By coupling the quantum-efficiency performance of back-thinning with low read noise, the CCD97 complements the back-thinned CCD60. The back-illuminated CCD60 was the first CCD to offer sensitivity close to the theoretical maximum for a silicon imaging sensor, with quantum efficiency greater than 90% and read noise less than one electron, extending the scope of CCD sensor applications to include confocal microscopy, single-molecule imaging, and adaptive optics.
The CMOS counterpart to this CCD-based electron multiplication technology is called Geiger-mode avalanche pixels. At a pixel size of about 30 µm, the devices are capable of detecting a single photon. However, further developments are needed to increase their fill factor from their current 5%.

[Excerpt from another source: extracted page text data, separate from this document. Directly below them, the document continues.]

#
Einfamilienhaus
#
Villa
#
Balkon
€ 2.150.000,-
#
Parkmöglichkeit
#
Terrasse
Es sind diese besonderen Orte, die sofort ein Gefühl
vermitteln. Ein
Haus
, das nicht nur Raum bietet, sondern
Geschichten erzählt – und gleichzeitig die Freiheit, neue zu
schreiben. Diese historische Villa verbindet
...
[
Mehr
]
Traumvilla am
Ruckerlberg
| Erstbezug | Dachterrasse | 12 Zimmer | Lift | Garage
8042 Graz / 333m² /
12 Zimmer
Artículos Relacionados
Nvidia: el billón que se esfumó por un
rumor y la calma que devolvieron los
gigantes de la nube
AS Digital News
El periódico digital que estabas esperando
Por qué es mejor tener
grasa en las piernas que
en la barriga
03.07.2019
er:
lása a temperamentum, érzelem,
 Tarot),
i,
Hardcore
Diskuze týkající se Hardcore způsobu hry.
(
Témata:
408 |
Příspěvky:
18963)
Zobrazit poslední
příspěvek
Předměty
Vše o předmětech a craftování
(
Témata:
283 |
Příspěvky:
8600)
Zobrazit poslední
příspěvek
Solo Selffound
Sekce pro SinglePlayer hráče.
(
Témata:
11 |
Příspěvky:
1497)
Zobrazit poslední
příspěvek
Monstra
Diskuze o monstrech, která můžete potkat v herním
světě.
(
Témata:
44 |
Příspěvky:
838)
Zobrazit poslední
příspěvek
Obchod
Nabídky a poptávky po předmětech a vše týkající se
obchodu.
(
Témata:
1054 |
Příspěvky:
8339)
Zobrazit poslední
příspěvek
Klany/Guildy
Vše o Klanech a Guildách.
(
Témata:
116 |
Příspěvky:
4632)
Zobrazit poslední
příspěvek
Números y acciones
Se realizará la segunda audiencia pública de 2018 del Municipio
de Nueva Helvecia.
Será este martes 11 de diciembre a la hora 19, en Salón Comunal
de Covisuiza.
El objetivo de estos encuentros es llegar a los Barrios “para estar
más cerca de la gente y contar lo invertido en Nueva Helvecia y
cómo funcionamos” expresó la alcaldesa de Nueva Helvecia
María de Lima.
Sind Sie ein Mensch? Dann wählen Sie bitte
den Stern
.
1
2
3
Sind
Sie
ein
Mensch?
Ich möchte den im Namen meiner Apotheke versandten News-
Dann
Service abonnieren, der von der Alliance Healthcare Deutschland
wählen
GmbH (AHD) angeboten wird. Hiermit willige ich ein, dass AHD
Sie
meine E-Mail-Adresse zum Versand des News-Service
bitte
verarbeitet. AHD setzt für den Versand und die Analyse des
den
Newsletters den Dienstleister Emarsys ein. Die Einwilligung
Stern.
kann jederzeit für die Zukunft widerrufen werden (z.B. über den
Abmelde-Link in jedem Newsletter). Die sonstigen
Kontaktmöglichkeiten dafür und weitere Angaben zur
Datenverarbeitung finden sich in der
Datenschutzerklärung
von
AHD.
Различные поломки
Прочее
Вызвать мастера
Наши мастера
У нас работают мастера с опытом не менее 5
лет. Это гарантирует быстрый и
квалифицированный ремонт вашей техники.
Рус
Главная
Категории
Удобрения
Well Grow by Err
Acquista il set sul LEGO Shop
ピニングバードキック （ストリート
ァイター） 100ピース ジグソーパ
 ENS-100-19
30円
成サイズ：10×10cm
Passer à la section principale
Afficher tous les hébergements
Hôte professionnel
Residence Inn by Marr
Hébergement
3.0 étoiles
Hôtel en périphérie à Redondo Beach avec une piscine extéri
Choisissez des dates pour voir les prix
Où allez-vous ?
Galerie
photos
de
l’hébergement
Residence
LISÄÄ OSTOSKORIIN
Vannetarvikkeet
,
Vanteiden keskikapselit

In operation, each single-photon avalanche diode (SPAD) is a p-n junction biased above breakdown voltage by an excess voltage of a few volts. A primary carrier resulting from the absorption of a photon can generate an infinite number of secondary electron-hole pairs by impact ionization. Upon arrival of a photon, the breakdown current discharges the depletion region capacitance, reducing the voltage across the SPAD to its breakdown voltage. The near-infinite internal gain requires no further amplification and the pixel output can be routed directly outside the chip.
At the Swiss Federal Institute of Technology (Lausanne, Switzerland), a single 32 × 32 SPAD imager has been developed specifically for use in a 3-D camera. Based on the pulsed time-of-flight (TOF) method, the sensor used in the camera is implemented in standard CMOS technology and consists of an array of single-photon avalanche diodes, capable of performing 1024 independent distance measurements.